## Task item
Scan the material for the word "высшего", and copy each line where it shows up.
┌─ Record set
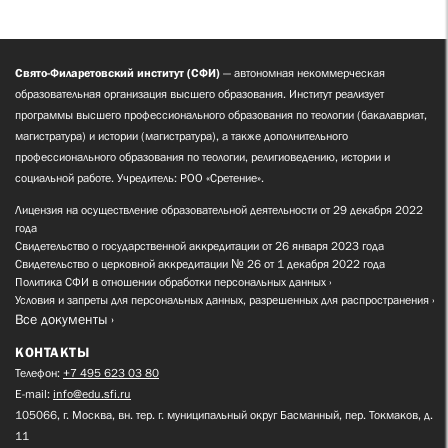
Свято-Филаретовский институт (СФИ)
— автономная некоммерческая
образовательная организация высшего образования. Институт реализует
программы высшего профессионального образования по теологии (бакалавриат,
магистратура) и истории (магистратура), а также дополнительного
профессионального образования по теологии, религиоведению, истории и
социальной работе. Учредитель: РОО «Сретение».
Лицензия на осуществление образовательной деятельности от 29 декабря 2022
года
Свидетельство о государственной аккредитации от 26 января 2023 года
Свидетельство о церковной аккредитации № 26 от 1 декабря 2022 года
Политика СФИ в отношении обработки персональных данных
Условия и запреты для персональных данных, разрешенных для распространения
Все документы
КОНТАКТЫ
Телефон:
+7 495 623 03 80
E-mail:
info@edu.sfi.ru
105066, г. Москва, вн. тер. г. муниципальный округ Басманный, пер. Токмаков, д.
11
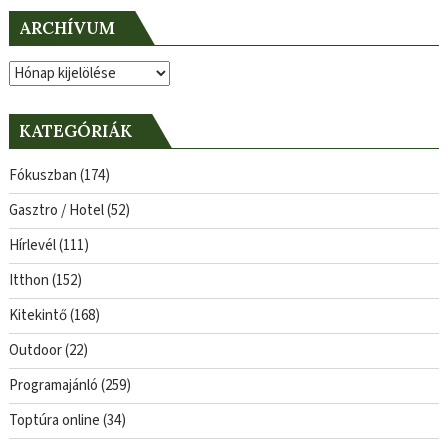
ARCHÍVUM
Archívum
KATEGÓRIÁK
Fókuszban
(174)
Gasztro / Hotel
(52)
Hírlevél
(111)
Itthon
(152)
Kitekintő
(168)
Outdoor
(22)
Programajánló
(259)
Toptúra online
(34)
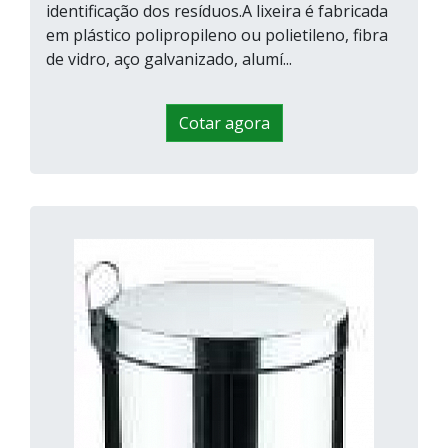
identificação dos resíduos.A lixeira é fabricada
em plástico polipropileno ou polietileno, fibra
de vidro, aço galvanizado, alumí...
Cotar agora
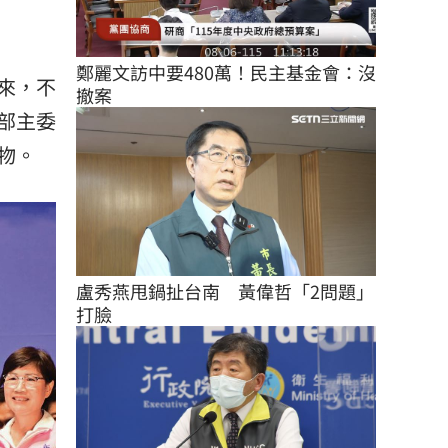
鄭麗文訪中要480萬！民主基金會：沒
來，不
撤案
部主委
物。
盧秀燕甩鍋扯台南　黃偉哲「2問題」
打臉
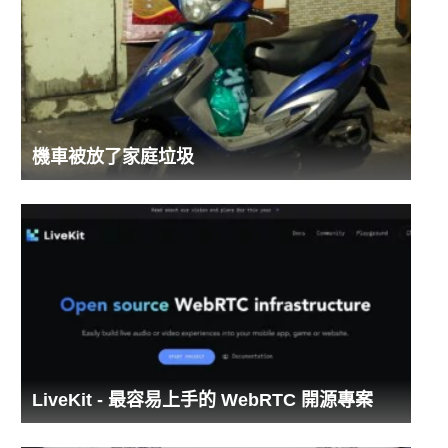
機車被放了家庭垃圾
LiveKit - 最容易上手的 WebRTC 開源專案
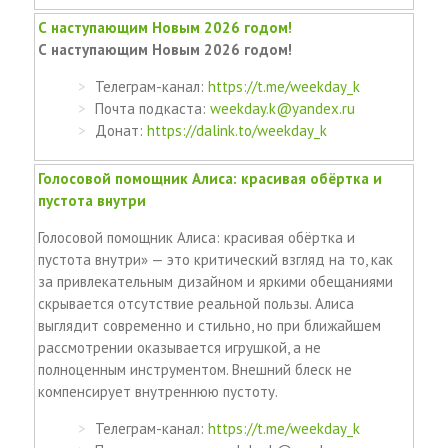
С наступающим Новым 2026 годом!
С наступающим Новым 2026 годом!
Телеграм-канал:
https://t.me/weekday_k
Почта подкаста:
weekday.k@yandex.ru
Донат:
https://dalink.to/weekday_k
Голосовой помощник Алиса: красивая обёртка и
пустота внутри
Голосовой помощник Алиса: красивая обёртка и
пустота внутри» — это критический взгляд на то, как
за привлекательным дизайном и яркими обещаниями
скрывается отсутствие реальной пользы. Алиса
выглядит современно и стильно, но при ближайшем
рассмотрении оказывается игрушкой, а не
полноценным инструментом. Внешний блеск не
компенсирует внутреннюю пустоту.
Телеграм-канал:
https://t.me/weekday_k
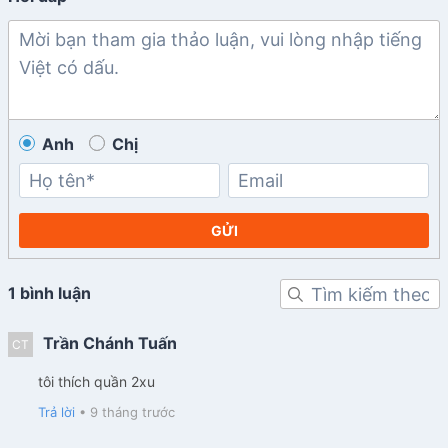
Anh
Chị
GỬI
1 bình luận
Trần Chánh Tuấn
CT
tôi thích quần 2xu
Trả lời
•
9 tháng trước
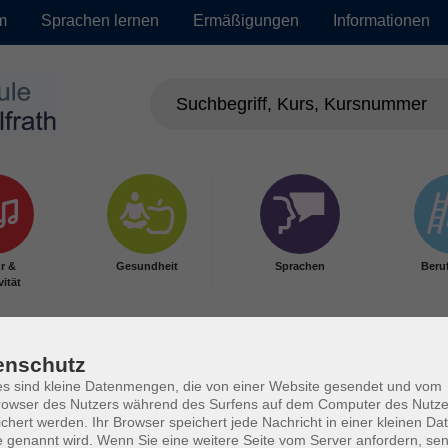
m
Sprachen lernen
Ermäßigungen
Informationen
r &
Gesundheit
Sprachen
Beru
vität
enschutz
s sind kleine Datenmengen, die von einer Website gesendet und vom
owser des Nutzers während des Surfens auf dem Computer des Nutze
chert werden. Ihr Browser speichert jede Nachricht in einer kleinen Dat
 genannt wird. Wenn Sie eine weitere Seite vom Server anfordern, se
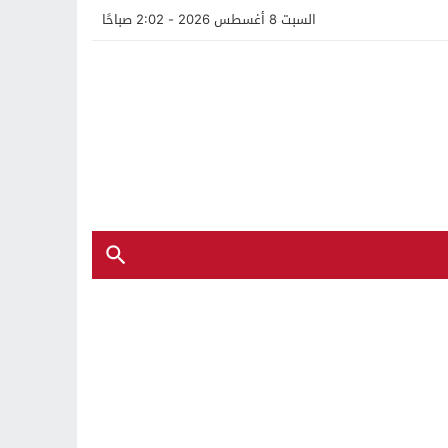
السبت 8 أغسطس 2026 - 2:02 صباحًا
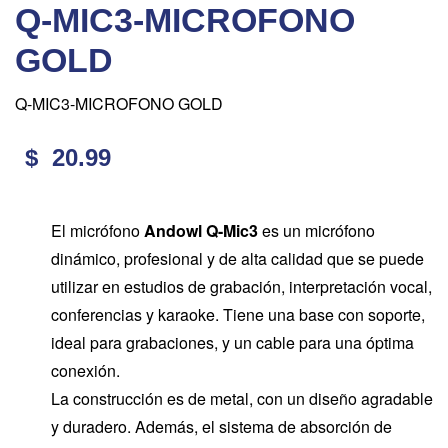
Q-MIC3-MICROFONO
GOLD
Q-MIC3-MICROFONO GOLD
$ 20.99
El micrófono
Andowl Q-Mic3
es un micrófono
dinámico, profesional y de alta calidad que se puede
utilizar en estudios de grabación, interpretación vocal,
conferencias y karaoke. Tiene una base con soporte,
ideal para grabaciones, y un cable para una óptima
conexión.
La construcción es de metal, con un diseño agradable
y duradero. Además, el sistema de absorción de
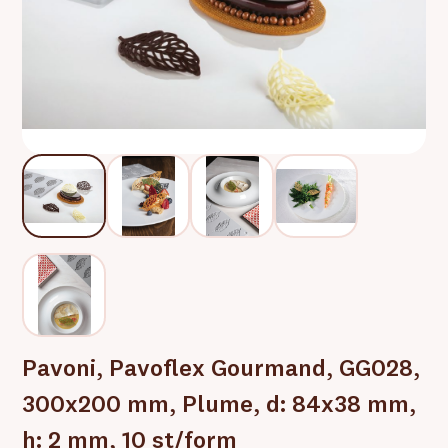
Pavoni, Pavoflex Gourmand, GG028,
300x200 mm, Plume, d: 84x38 mm,
h: 2 mm, 10 st/form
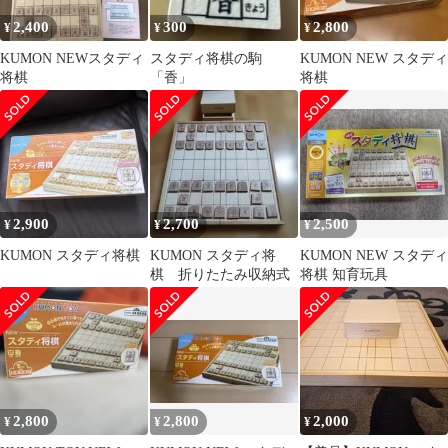
2,400
300
2,800
¥
¥
¥
KUMON NEWスタディ
スタディ将棋の駒
KUMON NEW スタディ
将棋
「香」
将棋
2,900
2,700
2,500
¥
¥
¥
KUMON スタディ将棋
KUMON スタディ将
KUMON NEW スタディ
棋 折りたたみ収納式
将棋 知育玩具
2,800
2,800
2,000
¥
¥
¥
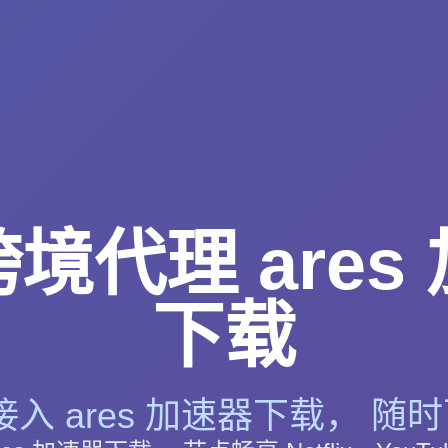
境代理 ares
下载
入 ares 加速器下载， 随时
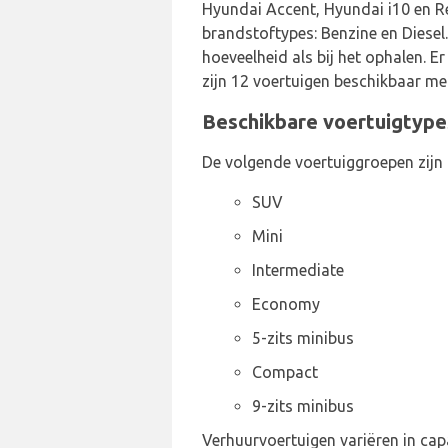
Hyundai Accent, Hyundai i10 en Re
brandstoftypes: Benzine en Diesel
hoeveelheid als bij het ophalen. 
zijn 12 voertuigen beschikbaar met
Beschikbare voertuigtype
De volgende voertuiggroepen zijn 
SUV
Mini
Intermediate
Economy
5-zits minibus
Compact
9-zits minibus
Verhuurvoertuigen variëren in capa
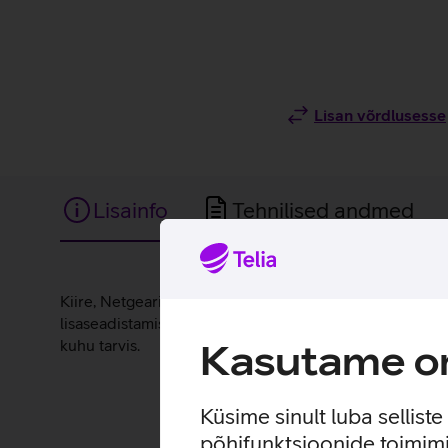
Lisan võrdlusesse
Lisainfo
Tehnilised andmed
Lisainfo
Kiire, Netgeari tuntud kvaliteedi ja stiilse disainiga va
lisaseadistamist, pordid tunnistavad nii pööratud kui p
kuhu tarvis.
Kasutame om
Küsime sinult luba sellist
põhifunktsioonide toimimi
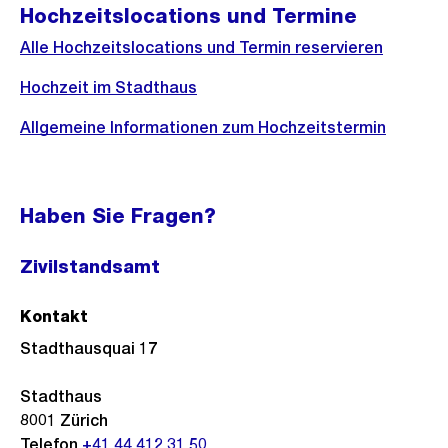
Hochzeitslocations und Termine
Alle Hochzeitslocations und Termin reservieren
Hochzeit im Stadthaus
Allgemeine Informationen zum Hochzeitstermin
Haben Sie Fragen?
Zivilstandsamt
Kontakt
Stadthausquai 17
Stadthaus
8001
Zürich
Telefon
+41 44 412 31 50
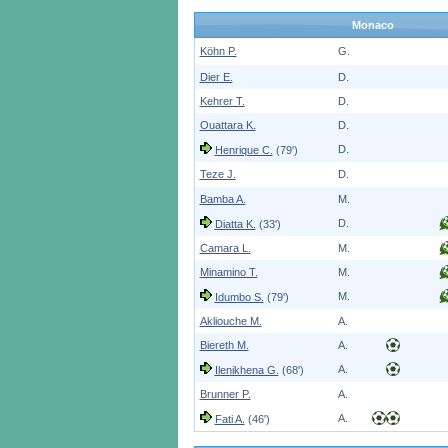
Monaco
Köhn P.
G.
Dier E.
D.
Kehrer T.
D.
Ouattara K.
D.
D.
Henrique C.
(79')
Teze J.
D.
Bamba A.
M.
D.
Diatta K.
(33')
Camara L.
M.
Minamino T.
M.
M.
Idumbo S.
(79')
Akliouche M.
A.
Biereth M.
A.
A.
Ilenikhena G.
(68')
Brunner P.
A.
A.
Fati A.
(46')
└─
## Task answer
образовательная организация высшего образования. Институт реализует
программы высшего профессионального образования по теологии (бакалавриат,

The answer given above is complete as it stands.